Aluminum die casting The traditional deburring method by manual use of rasps, knives and other hand tools to remove the burr one by one, the method of long time-consuming, low production efficiency, and as in this paper, precision die casting, its high precision, so manual Burrs can not meet the requirements of use. In addition, the burrs of the casting can be removed by removing the riser with the stamping die, but the burrs can not be removed from the internal structure and details.
2.3 to remove the new method of burr
For the die castings in this paper, a new technique is used to remove burrs, ie thermal deburring. The working principle of the thermal deburring is to place the required deburring parts in a closed container and then fill a certain amount of hydrogen (or methane) and oxygen. After the spark plug is ignited, the mixed gas reacts in an instant, (Flash) in the high temperature (about 3000 ℃), high pressure (20 times the inflation pressure), high speed (8 times the speed of sound) under the effect of heating spontaneous combustion, and to achieve the purpose of removing the burr (flash).
Burr relative to the parts of the matrix, the surface area is large and the volume is relatively small, which can absorb more heat, but also because of the gas penetration is good, all-pervasive, so for some difficult to remove the manual parts of the burr is very good To remove the effect. Burr roots are generally thin and thin, so that it can be very good to suppress the heat to the internal parts of the transfer Moreover, the reaction time is very short, so only a small burr can be burned to remove. As the heat generated by the main body of the parts will not have any impact, so the general will not make the basic performance of parts change, and the high efficiency of the deburring, process performance and stability.

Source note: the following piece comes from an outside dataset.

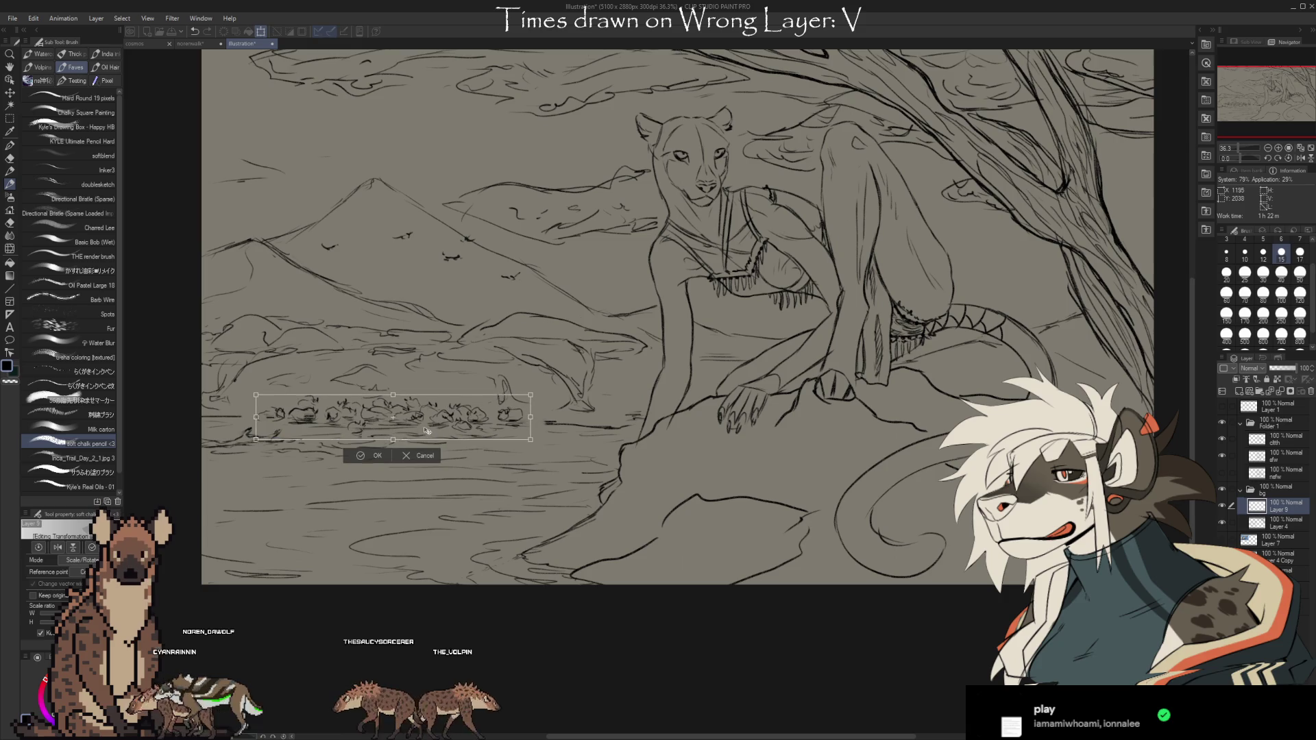
{"action": "left_click_drag", "start_coordinate": [428, 431], "coordinate": [425, 430]}
{"action": "key", "text": "Return"}
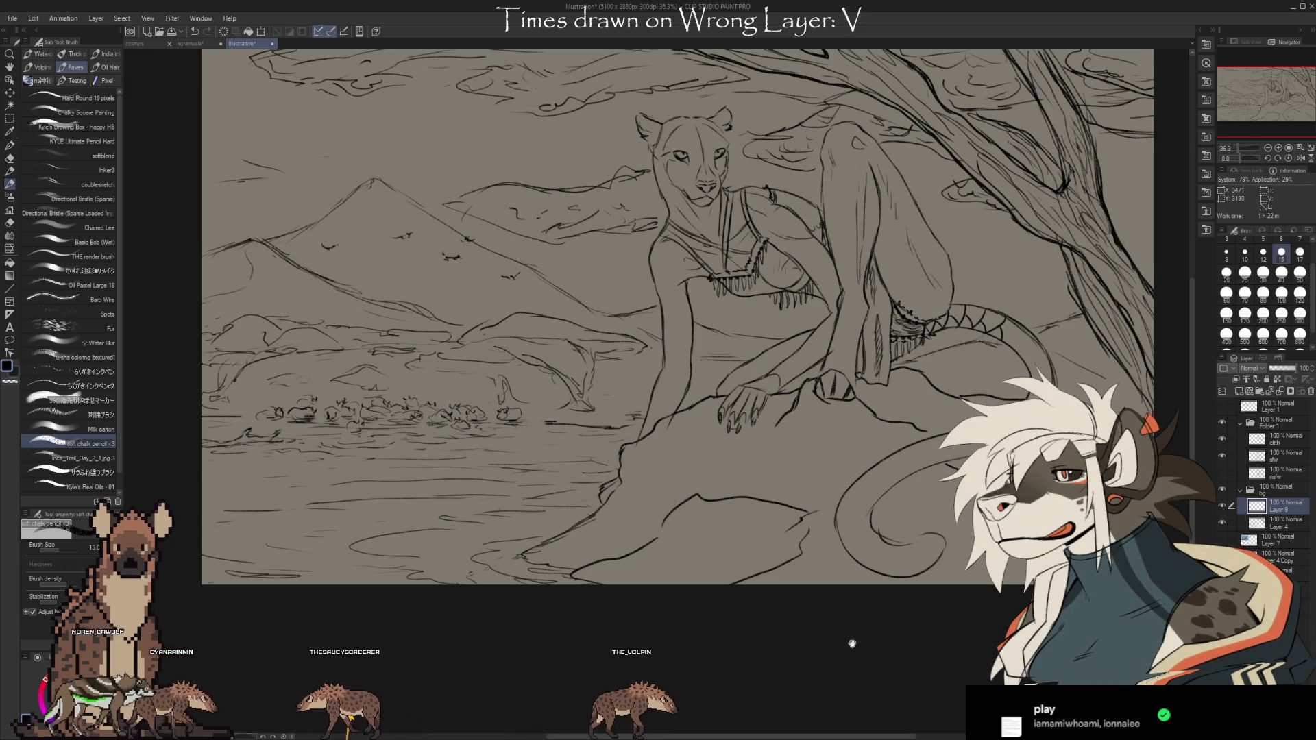
{"action": "left_click_drag", "start_coordinate": [841, 620], "coordinate": [810, 653]}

With the previous method, the quality of the deburring is difficult to guarantee and the effect is unstable. After the assembly, the residual burrs are peeled off due to the action of the fluid, which may affect the performance of the product, and the thermal deburring method has a good effect on such products. This shows that the cast burr is basically removed, there is no residue, and did not cause secondary damage products, especially in the complex shape of the small parts of the The
Aluminum Die Casting Environment Is Air Humidity Great? Under normal circumstances, the ambient air content of hydrogen is not much, but the air if the relative humidity, it will increase the solubility of gas in the molten aluminum, the formation of seasonal pores, such as in the rainy season, due to air humidity, aluminum alloy smelting Pinhole phenomenon is more serious. Of course, the air humidity, aluminum ingots, smelting equipment, tools, etc. will be due to air humid and increase the amount of surface moisture adsorption, it should pay attention to take a strong preheating drying protection measures to reduce the generation of stomata.
Features and test methods: along the mold casting surface of the surface showing a strip of trauma marks, there is a certain depth, serious for the face scars. The other is the metal liquid and mold adhesion, adhesion and strain, so that the casting surface material or lack of material.
Aluminum die casting causes: 1, cavity surface damage (collapse or knock). 2, the demoulding direction gradient is too small or oblique. 3, when the top of the imbalance, the top skew. 4, pouring temperature is too high, mold temperature is too high lead to alloy liquid adhesion. 5, release agent effect is not good. 6, aluminum and gold content of iron content of less than 0.6%. 7, cavity rough is not smooth, mold hardness is low.
Preventive measures: 1, repair the mold surface damage parts, modify the stripping slope, improve the mold hardness (HRC45 ° ~ 48 °), improve mold finish. 2, adjust the jack, so that the top balance. 3, replace the stripping effect of good release agent. 4, adjust the alloy iron content. 5, to reduce the pouring temperature, control mold temperature stable, balanced. 6, adjust the direction of the gate, to avoid the metal liquid straight into the core, type wall.